> _Work instruction_:
Copy the following lines verbatim, keeping every line as it appears.

━━ Data records

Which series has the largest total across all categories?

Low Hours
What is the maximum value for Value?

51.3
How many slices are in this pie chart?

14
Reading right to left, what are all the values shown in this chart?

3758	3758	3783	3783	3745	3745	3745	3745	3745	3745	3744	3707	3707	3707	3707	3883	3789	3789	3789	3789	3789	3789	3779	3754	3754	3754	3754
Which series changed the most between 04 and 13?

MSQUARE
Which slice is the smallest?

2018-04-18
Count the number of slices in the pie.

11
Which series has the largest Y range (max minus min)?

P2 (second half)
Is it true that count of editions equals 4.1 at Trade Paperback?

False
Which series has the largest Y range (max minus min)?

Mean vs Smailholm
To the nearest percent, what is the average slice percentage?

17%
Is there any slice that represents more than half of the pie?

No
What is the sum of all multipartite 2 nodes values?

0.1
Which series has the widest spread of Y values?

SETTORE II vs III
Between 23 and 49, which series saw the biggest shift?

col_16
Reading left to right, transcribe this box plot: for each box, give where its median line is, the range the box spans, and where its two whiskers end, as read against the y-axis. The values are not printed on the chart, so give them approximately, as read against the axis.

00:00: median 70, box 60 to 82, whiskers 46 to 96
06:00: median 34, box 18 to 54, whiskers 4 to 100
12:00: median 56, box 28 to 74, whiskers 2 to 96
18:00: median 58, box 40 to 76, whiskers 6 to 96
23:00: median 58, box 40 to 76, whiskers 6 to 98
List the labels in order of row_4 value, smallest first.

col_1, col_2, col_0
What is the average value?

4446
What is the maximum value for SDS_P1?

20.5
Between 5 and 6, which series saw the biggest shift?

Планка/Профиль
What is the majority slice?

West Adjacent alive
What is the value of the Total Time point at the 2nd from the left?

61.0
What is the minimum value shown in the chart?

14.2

━━━━

> _Answer to the problem_:
Which series has the largest total across all categories?

Low Hours
What is the maximum value for Value?

51.3
How many slices are in this pie chart?

14
Reading right to left, what are all the values shown in this chart?

3758	3758	3783	3783	3745	3745	3745	3745	3745	3745	3744	3707	3707	3707	3707	3883	3789	3789	3789	3789	3789	3789	3779	3754	3754	3754	3754
Which series changed the most between 04 and 13?

MSQUARE
Which slice is the smallest?

2018-04-18
Count the number of slices in the pie.

11
Which series has the largest Y range (max minus min)?

P2 (second half)
Is it true that count of editions equals 4.1 at Trade Paperback?

False
Which series has the largest Y range (max minus min)?

Mean vs Smailholm
To the nearest percent, what is the average slice percentage?

17%
Is there any slice that represents more than half of the pie?

No
What is the sum of all multipartite 2 nodes values?

0.1
Which series has the widest spread of Y values?

SETTORE II vs III
Between 23 and 49, which series saw the biggest shift?

col_16
Reading left to right, transcribe this box plot: for each box, give where its median line is, the range the box spans, and where its two whiskers end, as read against the y-axis. The values are not printed on the chart, so give them approximately, as read against the axis.

00:00: median 70, box 60 to 82, whiskers 46 to 96
06:00: median 34, box 18 to 54, whiskers 4 to 100
12:00: median 56, box 28 to 74, whiskers 2 to 96
18:00: median 58, box 40 to 76, whiskers 6 to 96
23:00: median 58, box 40 to 76, whiskers 6 to 98
List the labels in order of row_4 value, smallest first.

col_1, col_2, col_0
What is the average value?

4446
What is the maximum value for SDS_P1?

20.5
Between 5 and 6, which series saw the biggest shift?

Планка/Профиль
What is the majority slice?

West Adjacent alive
What is the value of the Total Time point at the 2nd from the left?

61.0
What is the minimum value shown in the chart?

14.2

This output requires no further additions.